I can still clearly remember the mulberry shrub in a friend’s neighbourhood. We must have been around 12- or 13-years old. Being outdoors to play and to also pluck and eat seasonal fruits were the most loved activity. Mulberry and few other fruits were the tricky ones, as they gave away where we had been, the stained mouth and marks on the clothes.
There are about 68 species of the genus Morus. The majority of these species occur in Asia, especially in China (24 species) and Japan (19). Continental America is also rich in its Morus species. The genus is poorly represented in Africa, Europe and the Near East, and it is not present in Australia.
In India, there are many species of Morus, of which Morus alba, M. indica. M. serrata and M. laevigata grow wild in the Himalayas. Several varieties have been introduced belonging to M. multicaulis, M. nigra, M. sinensis and M. philippinensis. Most of the Indian varieties of mulberry belong to M. indica.
Though mulberry cultivation is practised in various climates, the major area is in the tropical zone covering Karnataka, Andhra Pradesh and Tamil Nadu states, with about 90 percent. In the sub-tropical zone, West Bengal, Himachal Pradesh and the northeastern states have major areas under mulberry cultivation.
(Source: Wikipedia)
Student days, when I was once visiting a Krishi Vikas Kendra (KVK), the agriculture research and extension centres and saw rows of mulberry trees. Some had fruit and I asked if I could pluck a few. “We are only interested in the leaves” said the sericulture researcher. Sometimes in the commuters’ trains between Anand to Ahmedabad I will find them being sold, and eat unwashed with much happiness.
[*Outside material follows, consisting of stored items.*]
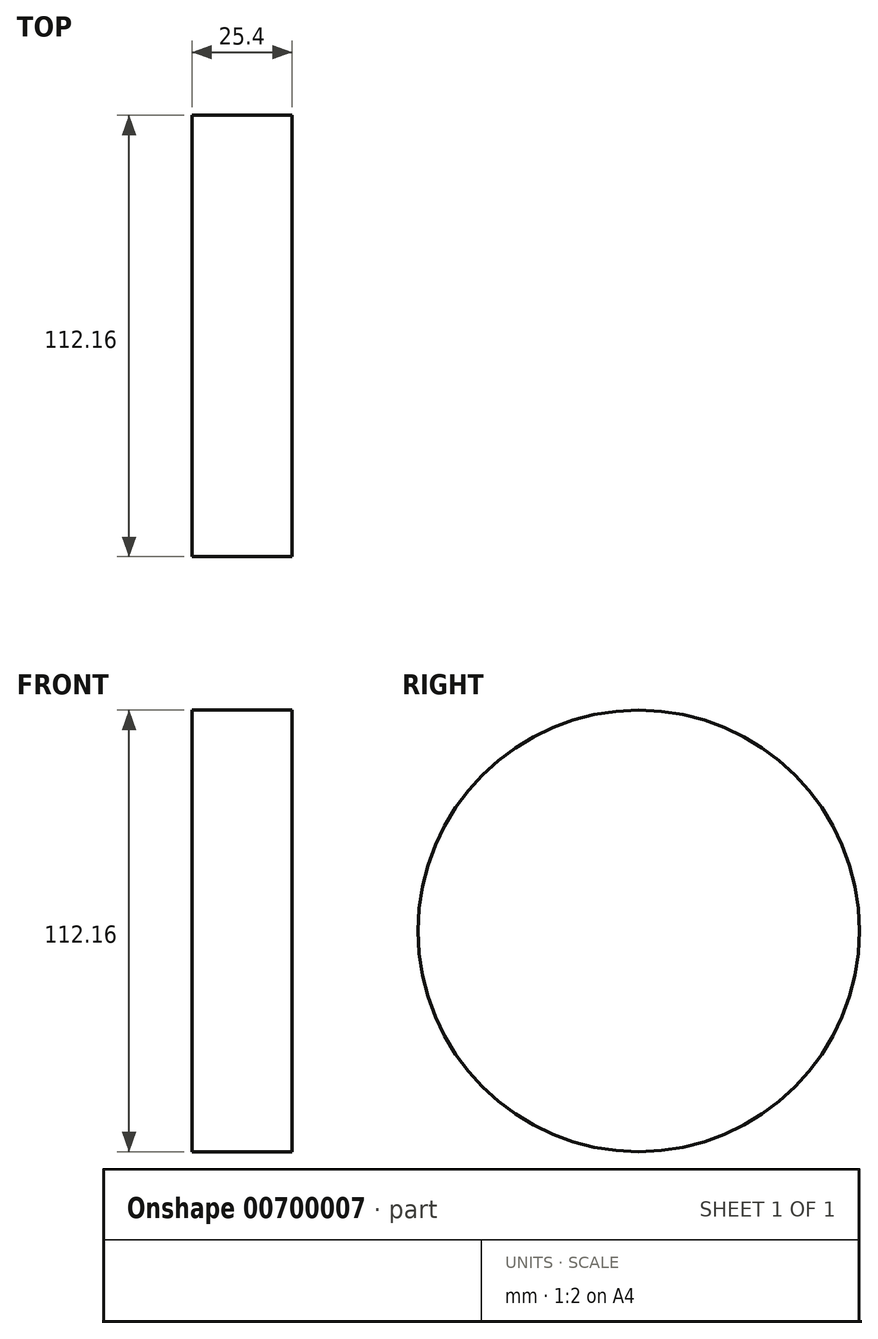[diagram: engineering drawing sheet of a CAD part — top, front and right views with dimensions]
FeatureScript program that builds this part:
annotation { "Feature Type Name" : "Feature", "Feature Type Description" : "" }
export const myFeature = defineFeature(function(context is Context, id is Id, definition is map)
    precondition{}
    {
        {
            var Q0;
            Q0=qCreatedBy(makeId("Right.planeOp"),FACE);
            var sketch = newSketch(context, id + "F0", { "sketchPlane" : qUnion([Q0])});
            skCircle(sketch, "E0", {"center": v(0, 0) * mm, "radius": 56.08 * mm});
            skSolve(sketch);
        }
        {
            var Q0;
            Q0=sQuery(id+"F0.wireOp",EDGE,"E0");
            extrude(context, id + "F1", {"bodyType" : ToolBodyType.SURFACE, "surfaceEntities" : qUnion([Q0]), "depth" : 25.4 * mm, "offsetDistance" : 25.4 * mm});
        }
    });
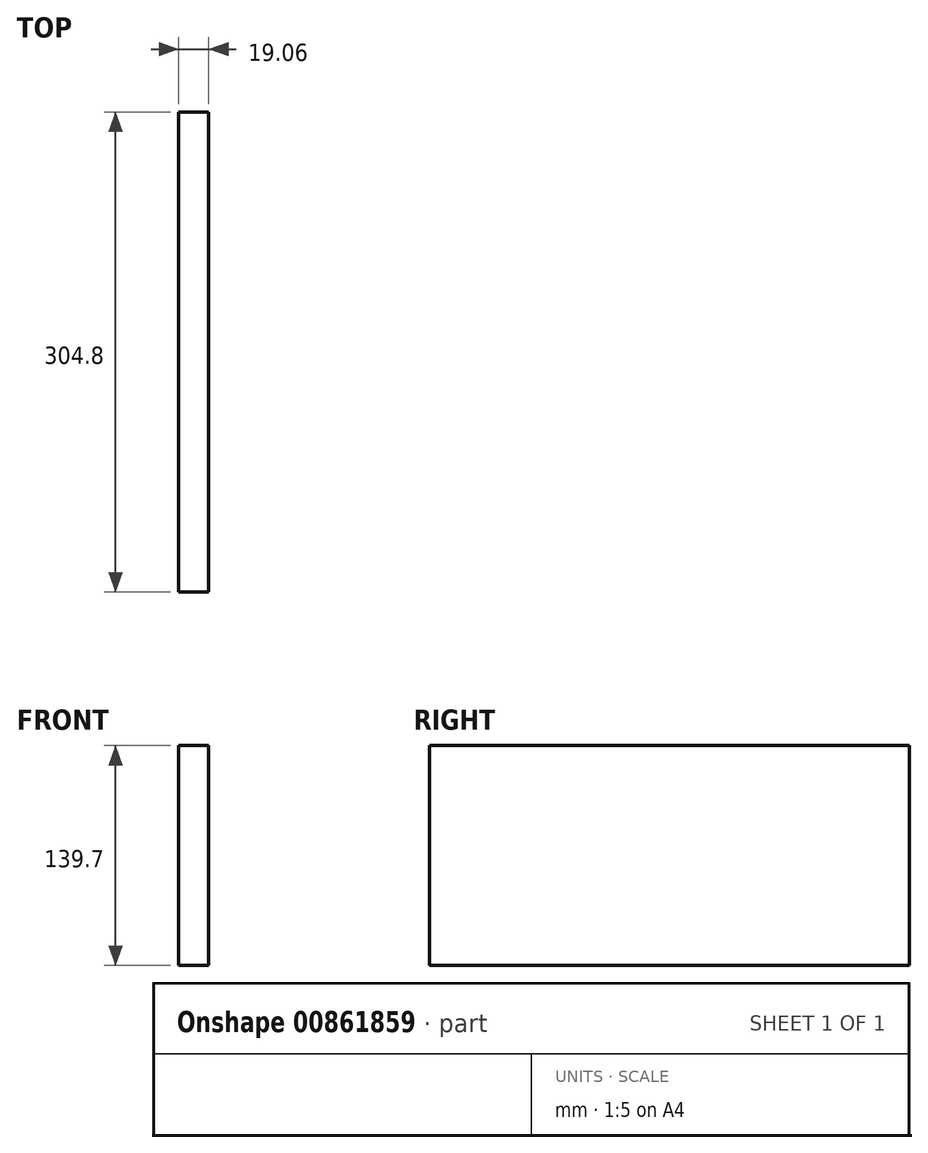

After almost two decades of not really thinking of this fruit or the tree, it somehow came back again. It was easy to buy them in Hyderabad. One time at a Ratandeep store, late into the night just before closing, I could not find any mulberry. The kind store manager told me lets go and check as fruits and vegetable stocks are arriving just now. Sure, they were there and I greedily bought five packets!
Mulberries are delicate, they have short shelf life and can get squishy easily. We now have ice-creams and they are great. I have often wondered why with so much silk cultivation around us, we do not find this so easily in Bangalore.
On a trip to the handloom centre in Siem Reap, Cambodia, a guide with whom we did not have a common language, I pointed at mulberry trees in delight, took my phone out and showed him the tiny mulberries from our garden, his face lit up “same” he said, bringing some instant connect between us, and the two countries!
With this new found obsession, I started getting a branch to see if it would grow. A friend in Hyderabad gave me a cutting and I carried it as hand baggage but it did not make it. Then a cutting came from Gudalur which continues to live and give us few berries every now and then.

For reasons unknown to me, mulberry branches quite often get used as props to other plants, mostly flower saplings. So this time at Valparai, I found the prop next to a dahlia patch was sprouting a fruit similar like a mulberry. I chased the gardener. We had very little common language again, but he understood when I said fruit and said its black and took me to the tree. We agreed that the day I leave, he will give me few branches to take back with me. Over the next few days, we developed several sign languages around trees and plants.
The mulberry branch is sprouting fruits at home.